It's a really good thing the mom I was years ago has no idea what the mom I am now is up to. I don't know if she'd ever forgive me. I mean, don't get me started on screen time. "I've become less anti-video games as my kids have gotten older," muses blogger Gloria Fallon in Mommyish. ORLLY? Me too! I have completely relaxed my militant stand against video games, the one I firmly held when my son was 3 days old. Now that he's 9 years old, it's like "Play on, young gamer, play on. I've got another post to finish/bill to pay/dinner to cook/episode of The Mindy Project to watch." If I only knew then what I know now about parenting, I wouldn't have been such a judgy asshole. Know what I mean? No? Let me give you a few more examples.
1. Candy is bad. Why would any caring parent allow their children to eat candy, i.e. Satan's poison? I'll tell you why. Sit down, let me pour you a glass of wine, and we'll talk about all the many, many reasons why you'd allow your child to eat candy. (Too many to list here.)
2. No SpongeBob. He's a bad influence on children. Now? SpongeBob is spoken here.
3. No cheap threads. My child shall wear only organic cotton or wool clothing made by ADULT, fairly paid elves in Norway. Now? Okay, we do still have the regulation Hanna Andersson pajamas. But we also have polyester SpongeBob pajamas and suspiciously inexpensive t-shirts and jeans probably made by (gulp) other children.
4. Family dinner at the table every night. It's important to have a civilized meal with your family at an actual table every night. I still believe this, and we had a pretty good run. But lately? I've decided it counts if we're sitting next to each other on the sofa. Basically I need a table that comes to me.

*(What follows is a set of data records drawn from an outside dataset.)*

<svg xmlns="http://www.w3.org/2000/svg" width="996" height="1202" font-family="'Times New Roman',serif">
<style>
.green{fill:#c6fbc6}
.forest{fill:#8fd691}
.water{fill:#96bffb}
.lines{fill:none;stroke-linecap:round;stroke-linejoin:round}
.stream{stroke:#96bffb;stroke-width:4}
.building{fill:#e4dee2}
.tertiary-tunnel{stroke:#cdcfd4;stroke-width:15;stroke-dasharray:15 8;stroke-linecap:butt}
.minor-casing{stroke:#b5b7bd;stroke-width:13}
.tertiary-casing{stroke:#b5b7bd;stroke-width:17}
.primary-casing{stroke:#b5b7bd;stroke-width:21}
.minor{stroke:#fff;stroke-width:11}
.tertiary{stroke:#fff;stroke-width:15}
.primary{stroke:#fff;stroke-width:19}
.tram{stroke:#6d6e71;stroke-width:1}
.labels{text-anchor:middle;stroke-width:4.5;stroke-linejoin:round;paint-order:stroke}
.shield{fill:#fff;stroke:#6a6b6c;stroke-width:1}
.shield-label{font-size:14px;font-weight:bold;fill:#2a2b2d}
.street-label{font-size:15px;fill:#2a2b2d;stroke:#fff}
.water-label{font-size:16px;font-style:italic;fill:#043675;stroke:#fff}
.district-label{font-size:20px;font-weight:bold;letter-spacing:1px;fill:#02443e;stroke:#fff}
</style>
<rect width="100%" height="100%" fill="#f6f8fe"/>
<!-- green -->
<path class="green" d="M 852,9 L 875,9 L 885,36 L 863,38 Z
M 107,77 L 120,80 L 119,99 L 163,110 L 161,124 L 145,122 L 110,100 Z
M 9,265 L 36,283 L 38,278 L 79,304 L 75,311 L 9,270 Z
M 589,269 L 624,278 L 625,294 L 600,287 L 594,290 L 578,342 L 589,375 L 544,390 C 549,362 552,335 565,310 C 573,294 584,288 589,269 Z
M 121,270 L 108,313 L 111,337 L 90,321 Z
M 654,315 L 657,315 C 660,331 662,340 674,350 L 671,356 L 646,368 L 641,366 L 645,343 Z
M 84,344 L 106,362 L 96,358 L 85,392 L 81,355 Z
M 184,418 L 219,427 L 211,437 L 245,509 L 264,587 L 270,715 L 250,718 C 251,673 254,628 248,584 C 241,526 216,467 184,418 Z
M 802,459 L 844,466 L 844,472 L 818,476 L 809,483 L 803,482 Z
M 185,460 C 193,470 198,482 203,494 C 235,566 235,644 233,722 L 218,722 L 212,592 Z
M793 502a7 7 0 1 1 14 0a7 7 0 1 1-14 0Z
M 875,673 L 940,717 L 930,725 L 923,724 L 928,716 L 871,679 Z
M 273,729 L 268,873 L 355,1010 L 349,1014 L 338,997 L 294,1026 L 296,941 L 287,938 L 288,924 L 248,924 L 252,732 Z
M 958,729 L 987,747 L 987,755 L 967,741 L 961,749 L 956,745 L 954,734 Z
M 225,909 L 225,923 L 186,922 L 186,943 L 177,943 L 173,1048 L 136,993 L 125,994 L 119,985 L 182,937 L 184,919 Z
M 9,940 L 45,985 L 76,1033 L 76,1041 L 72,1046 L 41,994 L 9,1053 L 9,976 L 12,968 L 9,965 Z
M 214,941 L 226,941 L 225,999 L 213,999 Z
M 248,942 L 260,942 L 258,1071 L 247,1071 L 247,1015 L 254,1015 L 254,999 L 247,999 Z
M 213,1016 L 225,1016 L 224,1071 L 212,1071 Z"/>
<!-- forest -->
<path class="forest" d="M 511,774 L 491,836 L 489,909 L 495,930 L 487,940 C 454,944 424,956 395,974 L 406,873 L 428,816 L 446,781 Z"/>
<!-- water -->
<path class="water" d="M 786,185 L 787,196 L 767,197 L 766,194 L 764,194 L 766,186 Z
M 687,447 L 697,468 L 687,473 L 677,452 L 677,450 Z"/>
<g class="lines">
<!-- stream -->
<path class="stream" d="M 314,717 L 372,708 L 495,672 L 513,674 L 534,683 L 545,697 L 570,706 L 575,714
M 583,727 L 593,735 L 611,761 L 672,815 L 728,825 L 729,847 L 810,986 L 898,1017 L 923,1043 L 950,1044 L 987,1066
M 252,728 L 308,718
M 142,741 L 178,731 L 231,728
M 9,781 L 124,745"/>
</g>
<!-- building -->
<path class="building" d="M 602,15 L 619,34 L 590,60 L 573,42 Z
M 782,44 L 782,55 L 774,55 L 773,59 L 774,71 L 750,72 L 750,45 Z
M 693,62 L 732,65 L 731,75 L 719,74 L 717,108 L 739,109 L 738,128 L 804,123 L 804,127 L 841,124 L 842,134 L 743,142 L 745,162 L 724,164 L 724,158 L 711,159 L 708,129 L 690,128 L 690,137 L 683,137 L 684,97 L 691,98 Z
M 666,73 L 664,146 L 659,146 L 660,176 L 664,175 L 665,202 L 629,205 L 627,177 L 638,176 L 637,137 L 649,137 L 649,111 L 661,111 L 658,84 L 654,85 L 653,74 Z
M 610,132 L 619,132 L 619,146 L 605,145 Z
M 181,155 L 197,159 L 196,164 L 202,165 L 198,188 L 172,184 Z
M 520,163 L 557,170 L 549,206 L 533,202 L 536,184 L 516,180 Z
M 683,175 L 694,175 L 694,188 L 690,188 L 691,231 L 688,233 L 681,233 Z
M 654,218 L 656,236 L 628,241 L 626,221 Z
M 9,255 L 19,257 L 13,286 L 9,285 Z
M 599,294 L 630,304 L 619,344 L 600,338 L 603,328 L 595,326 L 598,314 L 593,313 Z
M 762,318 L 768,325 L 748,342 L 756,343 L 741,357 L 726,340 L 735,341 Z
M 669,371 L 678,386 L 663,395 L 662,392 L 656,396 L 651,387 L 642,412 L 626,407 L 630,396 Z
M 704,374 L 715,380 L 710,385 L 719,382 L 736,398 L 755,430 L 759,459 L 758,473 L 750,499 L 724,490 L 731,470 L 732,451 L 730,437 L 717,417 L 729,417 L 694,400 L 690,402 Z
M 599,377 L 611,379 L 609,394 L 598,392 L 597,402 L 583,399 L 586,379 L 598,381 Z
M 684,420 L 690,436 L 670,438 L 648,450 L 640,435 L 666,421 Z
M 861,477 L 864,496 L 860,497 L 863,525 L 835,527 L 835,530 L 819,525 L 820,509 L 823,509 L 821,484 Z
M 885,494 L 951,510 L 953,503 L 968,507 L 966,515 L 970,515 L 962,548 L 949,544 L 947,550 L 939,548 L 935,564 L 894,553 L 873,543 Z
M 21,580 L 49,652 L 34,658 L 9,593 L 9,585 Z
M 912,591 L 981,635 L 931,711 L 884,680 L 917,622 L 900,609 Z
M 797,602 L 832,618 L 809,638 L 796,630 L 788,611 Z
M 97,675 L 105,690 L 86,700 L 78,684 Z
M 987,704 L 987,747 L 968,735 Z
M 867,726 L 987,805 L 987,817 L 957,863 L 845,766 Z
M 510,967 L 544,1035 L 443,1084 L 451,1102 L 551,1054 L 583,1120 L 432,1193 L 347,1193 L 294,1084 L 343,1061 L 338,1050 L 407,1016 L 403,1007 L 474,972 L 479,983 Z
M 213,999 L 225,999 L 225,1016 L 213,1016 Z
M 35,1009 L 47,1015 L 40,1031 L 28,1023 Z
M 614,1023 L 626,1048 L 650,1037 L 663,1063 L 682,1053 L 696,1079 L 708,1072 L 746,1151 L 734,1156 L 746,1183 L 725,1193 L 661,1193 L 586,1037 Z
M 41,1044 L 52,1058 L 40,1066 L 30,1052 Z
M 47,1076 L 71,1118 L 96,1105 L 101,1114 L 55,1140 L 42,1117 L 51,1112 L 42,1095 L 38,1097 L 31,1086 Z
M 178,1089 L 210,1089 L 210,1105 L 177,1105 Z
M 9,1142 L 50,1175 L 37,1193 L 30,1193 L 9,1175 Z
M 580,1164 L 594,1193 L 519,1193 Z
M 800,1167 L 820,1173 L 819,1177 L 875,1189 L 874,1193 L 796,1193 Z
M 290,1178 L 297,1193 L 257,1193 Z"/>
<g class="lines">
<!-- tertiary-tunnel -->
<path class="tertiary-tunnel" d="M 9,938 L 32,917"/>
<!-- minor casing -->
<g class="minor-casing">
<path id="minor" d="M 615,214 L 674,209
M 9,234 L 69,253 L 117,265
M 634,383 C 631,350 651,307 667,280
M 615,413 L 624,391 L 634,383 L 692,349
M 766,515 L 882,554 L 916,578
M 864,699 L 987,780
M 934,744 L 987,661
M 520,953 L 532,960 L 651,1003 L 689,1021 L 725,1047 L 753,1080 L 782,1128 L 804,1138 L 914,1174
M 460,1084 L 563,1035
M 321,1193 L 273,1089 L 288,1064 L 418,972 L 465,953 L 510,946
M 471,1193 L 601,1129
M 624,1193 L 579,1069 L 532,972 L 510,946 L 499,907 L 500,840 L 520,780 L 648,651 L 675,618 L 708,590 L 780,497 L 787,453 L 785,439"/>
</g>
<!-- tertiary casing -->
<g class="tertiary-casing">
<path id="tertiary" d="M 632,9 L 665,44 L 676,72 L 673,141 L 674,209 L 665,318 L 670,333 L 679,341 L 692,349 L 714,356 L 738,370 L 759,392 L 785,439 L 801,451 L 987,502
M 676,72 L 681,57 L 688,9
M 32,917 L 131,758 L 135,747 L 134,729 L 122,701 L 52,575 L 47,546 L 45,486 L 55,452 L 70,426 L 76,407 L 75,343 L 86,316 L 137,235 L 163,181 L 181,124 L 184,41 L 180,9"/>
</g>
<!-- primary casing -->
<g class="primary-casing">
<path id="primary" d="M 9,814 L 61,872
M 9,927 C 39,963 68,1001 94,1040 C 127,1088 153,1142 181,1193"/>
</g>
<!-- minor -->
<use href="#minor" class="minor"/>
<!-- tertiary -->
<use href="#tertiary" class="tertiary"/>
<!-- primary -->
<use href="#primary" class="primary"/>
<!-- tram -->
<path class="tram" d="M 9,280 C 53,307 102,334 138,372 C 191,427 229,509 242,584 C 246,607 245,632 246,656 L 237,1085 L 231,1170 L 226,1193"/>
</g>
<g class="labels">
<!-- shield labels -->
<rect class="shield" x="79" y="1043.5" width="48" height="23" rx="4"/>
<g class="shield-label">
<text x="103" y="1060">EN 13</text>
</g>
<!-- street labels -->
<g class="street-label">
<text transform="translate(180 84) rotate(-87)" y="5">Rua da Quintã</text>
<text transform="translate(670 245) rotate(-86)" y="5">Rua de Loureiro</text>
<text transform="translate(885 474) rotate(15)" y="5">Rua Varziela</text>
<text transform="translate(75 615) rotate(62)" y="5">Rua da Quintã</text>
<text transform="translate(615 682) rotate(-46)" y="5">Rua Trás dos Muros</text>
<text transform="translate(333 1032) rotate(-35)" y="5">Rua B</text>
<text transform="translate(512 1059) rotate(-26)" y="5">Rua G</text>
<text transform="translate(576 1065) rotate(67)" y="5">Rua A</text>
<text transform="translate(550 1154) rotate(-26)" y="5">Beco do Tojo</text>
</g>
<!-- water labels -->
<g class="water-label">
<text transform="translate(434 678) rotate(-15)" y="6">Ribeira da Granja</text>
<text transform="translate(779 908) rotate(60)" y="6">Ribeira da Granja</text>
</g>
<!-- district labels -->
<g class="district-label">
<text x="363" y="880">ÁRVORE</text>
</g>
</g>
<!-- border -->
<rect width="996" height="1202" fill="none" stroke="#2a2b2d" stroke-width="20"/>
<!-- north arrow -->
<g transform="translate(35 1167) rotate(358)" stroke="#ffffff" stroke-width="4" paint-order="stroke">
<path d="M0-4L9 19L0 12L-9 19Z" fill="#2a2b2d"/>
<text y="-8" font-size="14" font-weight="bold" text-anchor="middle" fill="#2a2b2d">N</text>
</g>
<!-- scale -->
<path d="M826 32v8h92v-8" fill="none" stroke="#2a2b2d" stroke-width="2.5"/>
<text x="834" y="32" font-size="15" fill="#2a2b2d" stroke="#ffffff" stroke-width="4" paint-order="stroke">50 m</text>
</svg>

5. Early to bed and early to rise. My kid will go to bed early, just like I did! Here's the thing: The earlier your kid goes to bed, the earlier he rises. DO YOU SEE THE PROBLEM THERE? This is why you want to cultivate a kid who sleeps in. Trust.
6. Sunscreen every day, all day. Haha. Sunscreen when I know he'll be out all day long. Otherwise, we'll just follow the Gwyneth Paltrow "sun is good for you!" philosophy.
I could go on, but I have more writing to do before I return home to feed my son sweet potato fries and nothing but sweet potato fries for dinner. With mayonnaise. OK, I'll probably let him drink apple cider with dinner. OMG, juice!
Were you judgier when you were a new mom than you are now, or did you actually become more judgy?